◆ Material to process:
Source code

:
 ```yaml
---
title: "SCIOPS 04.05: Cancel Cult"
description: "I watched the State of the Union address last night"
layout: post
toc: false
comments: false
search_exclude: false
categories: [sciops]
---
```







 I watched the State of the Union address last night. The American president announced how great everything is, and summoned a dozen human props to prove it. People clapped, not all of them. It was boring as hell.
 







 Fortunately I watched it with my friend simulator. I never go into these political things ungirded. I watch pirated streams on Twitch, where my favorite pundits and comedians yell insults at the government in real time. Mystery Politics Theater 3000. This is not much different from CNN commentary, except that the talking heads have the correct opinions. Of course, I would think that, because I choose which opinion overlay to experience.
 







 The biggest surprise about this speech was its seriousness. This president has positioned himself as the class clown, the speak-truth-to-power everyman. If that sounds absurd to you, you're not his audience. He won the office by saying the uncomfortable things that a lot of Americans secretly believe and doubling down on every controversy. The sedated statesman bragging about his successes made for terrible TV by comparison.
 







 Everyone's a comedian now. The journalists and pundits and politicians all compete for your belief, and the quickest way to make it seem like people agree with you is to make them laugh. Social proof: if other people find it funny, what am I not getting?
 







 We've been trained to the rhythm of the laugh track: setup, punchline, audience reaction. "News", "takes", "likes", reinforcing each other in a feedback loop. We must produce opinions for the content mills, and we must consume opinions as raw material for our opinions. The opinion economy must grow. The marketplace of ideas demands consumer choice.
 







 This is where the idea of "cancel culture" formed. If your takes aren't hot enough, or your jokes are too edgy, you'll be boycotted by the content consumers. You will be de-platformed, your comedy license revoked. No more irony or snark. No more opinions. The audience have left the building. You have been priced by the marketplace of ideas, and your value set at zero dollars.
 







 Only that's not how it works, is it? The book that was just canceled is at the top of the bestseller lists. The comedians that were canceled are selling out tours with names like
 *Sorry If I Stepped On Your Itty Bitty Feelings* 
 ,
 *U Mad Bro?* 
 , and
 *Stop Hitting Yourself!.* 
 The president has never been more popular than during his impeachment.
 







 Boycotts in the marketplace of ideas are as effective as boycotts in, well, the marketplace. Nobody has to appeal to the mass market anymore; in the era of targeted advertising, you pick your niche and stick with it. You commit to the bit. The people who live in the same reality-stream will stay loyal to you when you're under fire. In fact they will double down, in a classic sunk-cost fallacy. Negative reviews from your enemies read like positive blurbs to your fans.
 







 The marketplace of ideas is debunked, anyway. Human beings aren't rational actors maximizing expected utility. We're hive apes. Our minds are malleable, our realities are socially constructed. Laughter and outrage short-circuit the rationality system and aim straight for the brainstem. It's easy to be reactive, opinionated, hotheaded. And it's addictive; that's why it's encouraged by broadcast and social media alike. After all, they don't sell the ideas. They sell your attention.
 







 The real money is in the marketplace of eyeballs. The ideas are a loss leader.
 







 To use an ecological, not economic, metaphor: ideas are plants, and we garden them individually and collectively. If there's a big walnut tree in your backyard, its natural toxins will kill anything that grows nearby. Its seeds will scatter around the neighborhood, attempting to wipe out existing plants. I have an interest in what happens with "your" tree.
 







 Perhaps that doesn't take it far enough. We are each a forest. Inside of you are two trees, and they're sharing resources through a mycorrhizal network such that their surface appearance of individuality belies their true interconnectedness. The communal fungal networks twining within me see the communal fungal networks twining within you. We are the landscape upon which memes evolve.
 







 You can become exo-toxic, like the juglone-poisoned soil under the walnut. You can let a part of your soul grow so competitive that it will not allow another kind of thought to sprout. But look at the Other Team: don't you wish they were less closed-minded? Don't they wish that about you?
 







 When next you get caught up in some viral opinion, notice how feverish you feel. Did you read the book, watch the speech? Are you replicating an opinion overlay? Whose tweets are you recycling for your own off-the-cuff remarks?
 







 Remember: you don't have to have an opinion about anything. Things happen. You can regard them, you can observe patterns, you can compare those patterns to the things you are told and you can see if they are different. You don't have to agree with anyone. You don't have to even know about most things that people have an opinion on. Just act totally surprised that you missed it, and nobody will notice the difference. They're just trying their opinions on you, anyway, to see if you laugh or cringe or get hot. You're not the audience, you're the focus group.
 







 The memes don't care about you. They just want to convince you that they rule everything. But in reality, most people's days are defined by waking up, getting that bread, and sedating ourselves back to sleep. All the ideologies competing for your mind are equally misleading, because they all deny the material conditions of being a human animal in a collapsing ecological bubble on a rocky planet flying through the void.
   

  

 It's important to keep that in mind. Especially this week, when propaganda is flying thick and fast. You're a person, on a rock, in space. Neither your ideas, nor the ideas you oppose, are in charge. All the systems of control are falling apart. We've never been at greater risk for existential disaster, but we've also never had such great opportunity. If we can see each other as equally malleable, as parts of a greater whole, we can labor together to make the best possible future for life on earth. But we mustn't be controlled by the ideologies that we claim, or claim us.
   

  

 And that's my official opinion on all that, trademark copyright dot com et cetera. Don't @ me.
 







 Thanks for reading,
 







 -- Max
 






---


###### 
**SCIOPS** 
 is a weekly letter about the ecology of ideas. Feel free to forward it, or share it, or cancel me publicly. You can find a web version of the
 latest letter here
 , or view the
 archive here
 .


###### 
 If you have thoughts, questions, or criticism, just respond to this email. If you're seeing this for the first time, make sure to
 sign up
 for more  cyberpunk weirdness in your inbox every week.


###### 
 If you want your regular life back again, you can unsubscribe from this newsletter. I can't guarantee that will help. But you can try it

◆ What you are asked to do:
The expected output is a verbatim retyping of each line from the one with "for more  cyberpunk" to the end of the listing above, with both end lines kept and nothing added.

◆ Expected answer:
 for more  cyberpunk weirdness in your inbox every week.


###### 
 If you want your regular life back again, you can unsubscribe from this newsletter. I can't guarantee that will help. But you can try it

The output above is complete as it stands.